Mit öffentlichen Mitteln geförderte Forschung sollte – nicht zuletzt im Interesse der Wissenschaft selbst – auch möglichst gut öffentlich und gebührenfrei zugänglich sein. SNF
Acht Jahre sind seit der Unterzeichnung der Berliner Deklaration durch die Schweizer Rektorenkonferenz vergangen. Was ist der Stand?
Ablagen und Richtlinien
Alle Universitäten haben institutionelle Ablagen (sogenannte Repositories) für Archivierung von Open Access Publikationen aufgebaut und die meisten haben Richtlinien erlassen.
Nachfolgende Tabelle zeigt den Open Access Stand für die Schweizer Universitäten mit medizinischer oder mit „Life Science“ Forschung.
Open Access Stand der Universitäten mit medizinischer oder mit „Life Science“ Forschung. Eigene Recherche, Stand: Mai 2014.
* Berlin. Dekl. = Wann wurde die Berliner Deklaration direkt von der Institution unterzeichnet?

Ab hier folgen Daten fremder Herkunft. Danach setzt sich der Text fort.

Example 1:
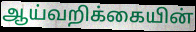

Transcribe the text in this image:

ஆய்வறிக்கையின்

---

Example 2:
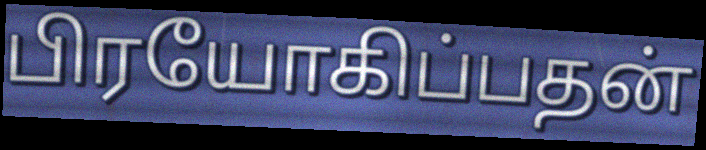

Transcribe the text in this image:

பிரயோகிப்பதன்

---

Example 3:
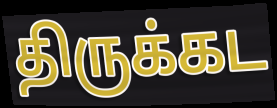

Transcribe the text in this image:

திருக்கட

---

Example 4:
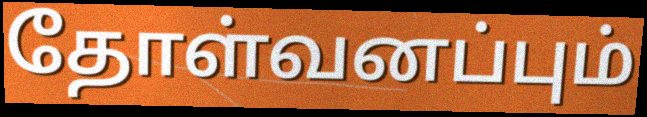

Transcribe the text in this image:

தோள்வனப்பும்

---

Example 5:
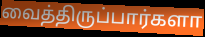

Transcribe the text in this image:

வைத்திருப்பார்களா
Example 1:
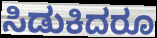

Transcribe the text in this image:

ಸಿಡುಕಿದರೂ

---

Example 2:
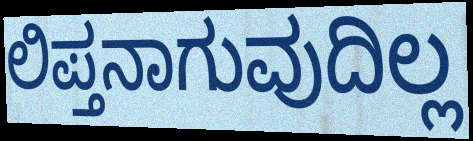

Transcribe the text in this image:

ಲಿಪ್ತನಾಗುವುದಿಲ್ಲ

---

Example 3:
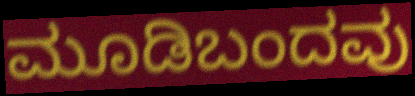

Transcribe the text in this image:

ಮೂಡಿಬಂದವು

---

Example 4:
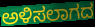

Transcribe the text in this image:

ಅಳಿಸಲಾಗದ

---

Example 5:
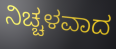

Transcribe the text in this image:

ನಿಚ್ಚಳವಾದ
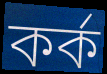
কৰ্ক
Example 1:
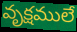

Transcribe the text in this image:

వృక్షములే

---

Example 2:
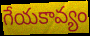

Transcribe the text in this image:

గేయకావ్యం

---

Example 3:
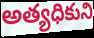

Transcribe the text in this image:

అత్యధికుని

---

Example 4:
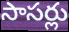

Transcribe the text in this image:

సాసర్లు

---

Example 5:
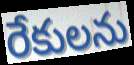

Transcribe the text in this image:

రేకులను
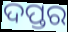
ଦପ୍ତର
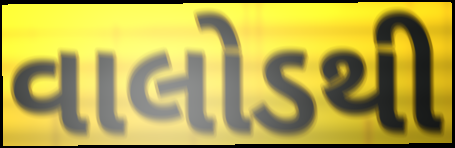
વાલોડથી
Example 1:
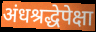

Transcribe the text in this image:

अंधश्रद्धेपेक्षा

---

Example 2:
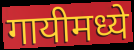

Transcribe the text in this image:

गायीमध्ये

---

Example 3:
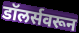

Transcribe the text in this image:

डॉलर्सवरून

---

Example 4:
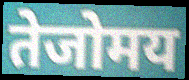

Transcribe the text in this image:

तेजोमय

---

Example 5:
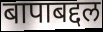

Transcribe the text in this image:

बापाबद्दल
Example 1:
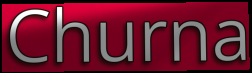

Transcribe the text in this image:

Churna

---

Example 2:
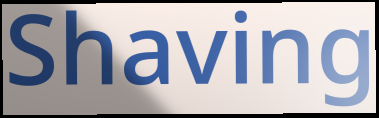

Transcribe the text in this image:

Shaving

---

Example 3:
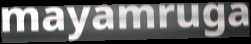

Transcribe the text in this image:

mayamruga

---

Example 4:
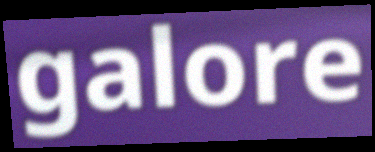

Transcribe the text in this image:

galore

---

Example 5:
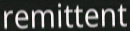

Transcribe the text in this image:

remittent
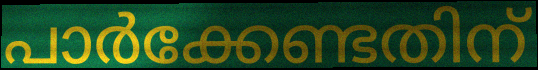
പാർക്കേണ്ടതിന്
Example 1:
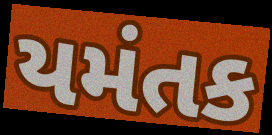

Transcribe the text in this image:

યમંતક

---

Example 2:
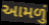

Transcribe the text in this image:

આમળું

# OA-Pflicht = Die OA-Richtlinie verpflichtet zu Open Access, ausser es wird durch das Copyright verhindert.
Neben den Universitäten wird die medizinische Forschung der Schweiz auch durch weitere Institutionen gefördert.
Open Access Stand von bedeutenden Förderern Schweizerischer medizinischer Forschung. Eigene Recherche, Stand: Mai 2014.

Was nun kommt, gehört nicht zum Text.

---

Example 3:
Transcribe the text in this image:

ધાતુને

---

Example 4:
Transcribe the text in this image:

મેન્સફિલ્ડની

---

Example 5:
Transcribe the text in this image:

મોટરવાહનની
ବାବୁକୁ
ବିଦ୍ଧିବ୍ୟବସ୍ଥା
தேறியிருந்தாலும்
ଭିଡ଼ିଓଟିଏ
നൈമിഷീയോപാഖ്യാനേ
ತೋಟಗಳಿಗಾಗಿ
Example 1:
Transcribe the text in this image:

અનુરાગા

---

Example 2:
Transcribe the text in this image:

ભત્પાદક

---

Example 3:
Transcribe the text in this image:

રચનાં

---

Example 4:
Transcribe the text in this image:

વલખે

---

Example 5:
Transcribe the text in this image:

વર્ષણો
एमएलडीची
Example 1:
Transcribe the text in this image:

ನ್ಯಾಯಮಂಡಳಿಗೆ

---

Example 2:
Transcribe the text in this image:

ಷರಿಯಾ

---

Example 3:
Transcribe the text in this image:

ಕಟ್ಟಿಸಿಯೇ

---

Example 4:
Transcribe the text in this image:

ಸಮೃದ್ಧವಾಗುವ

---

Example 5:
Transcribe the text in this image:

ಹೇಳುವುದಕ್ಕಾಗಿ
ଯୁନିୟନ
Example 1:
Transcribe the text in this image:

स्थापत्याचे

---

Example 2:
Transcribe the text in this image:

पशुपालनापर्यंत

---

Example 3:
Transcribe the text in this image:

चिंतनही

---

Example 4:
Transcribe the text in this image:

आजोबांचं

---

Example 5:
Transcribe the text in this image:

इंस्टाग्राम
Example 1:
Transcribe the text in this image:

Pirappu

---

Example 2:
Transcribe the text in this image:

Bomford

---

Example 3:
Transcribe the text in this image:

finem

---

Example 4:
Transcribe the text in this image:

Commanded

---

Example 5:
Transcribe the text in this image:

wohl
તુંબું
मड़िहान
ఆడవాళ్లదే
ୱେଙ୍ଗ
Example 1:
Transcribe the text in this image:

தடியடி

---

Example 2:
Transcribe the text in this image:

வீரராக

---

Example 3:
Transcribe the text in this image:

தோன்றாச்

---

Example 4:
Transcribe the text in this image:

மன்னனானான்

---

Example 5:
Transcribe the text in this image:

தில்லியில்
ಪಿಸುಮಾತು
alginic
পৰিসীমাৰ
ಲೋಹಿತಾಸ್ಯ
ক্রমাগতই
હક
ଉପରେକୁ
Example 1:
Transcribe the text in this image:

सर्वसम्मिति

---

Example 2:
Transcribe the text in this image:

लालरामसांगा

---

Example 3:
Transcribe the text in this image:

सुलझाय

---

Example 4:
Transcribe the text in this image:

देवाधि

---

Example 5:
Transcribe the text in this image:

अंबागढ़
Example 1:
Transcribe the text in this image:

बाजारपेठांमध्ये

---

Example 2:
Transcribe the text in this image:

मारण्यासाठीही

* Berlin. Dekl. = Wann wurde die Berliner Deklaration direkt von der Institution unterzeichnet?
Der SNF nimmt in der Schweiz in Sachen Open Access eine Leit- und Vorbildfunktion ein.
Eine englischsprachige Übersicht zu Open Access mit wöchentlichen Aktualisierungen wird im Rahmen des EU-Projektes OpenAIRE gepflegt. [Aktualisierung 17.12.2015: Eine Open Access Übersichtsseite zur Schweiz ist vorhanden.]
Eine Übersicht über Open Access Richtlinien (Policies) weiterer Institutionen ist auf ROARMAP abrufbar.
Umsetzung
Aufgrund der Open-Access-Richtlinien müsste ein grosser Teil medizinischer Forschungspublikationen aus der Schweiz Open Access sein. Dies ist aber leider nicht der Fall. Die Open-Access-Richtlinien scheinen nicht kontrolliert zu werden. Die Forscher scheinen die Richtlinien und Open Access noch gar nicht zu kennen. Und wenn Open Access bekannt ist, werden die Richtlinien ignoriert. Konkrete Zahlen hat wohl niemand.
Fachzeitschriften (Journals)
Fachzeitschriften haben ganz verschiedene Verfahren und Richtlinien zur Publikationen von Forschungsartikel. Einige sind Open-Access-Fachzeitschriften, andere verlangen von den Forschern sogar, dass diese ihr eigenes Copyright abgeben.
Die Webseite ROMEO gibt Auskunft über die verschiedenen Copyright und Selbstarchivierungsregeln der Fachzeitschriften (Publisher copyright policies & self-archiving).
Ausblick
Die 51 Mitgliederorganisationen der Dachorganisation Science Europe setzen sich dafür ein, dass die Resultate von mit öffentlichen Geldern geförderter Forschung und Innovation in Europa mittels eines gebührenfreien Online-Zugangssystems verfügbar sind. Sie haben eine Liste mit zehn Prinzipien definiert, welche in ihren OA-Bemühungen Kohärenz und Konsistenz garantieren sollen. Der SNF hat durch seine aktive Mitgliedschaft bei Science Europe zum Positionspapier beigetragen und ist den darin genannten Prinzipien verpflichtet.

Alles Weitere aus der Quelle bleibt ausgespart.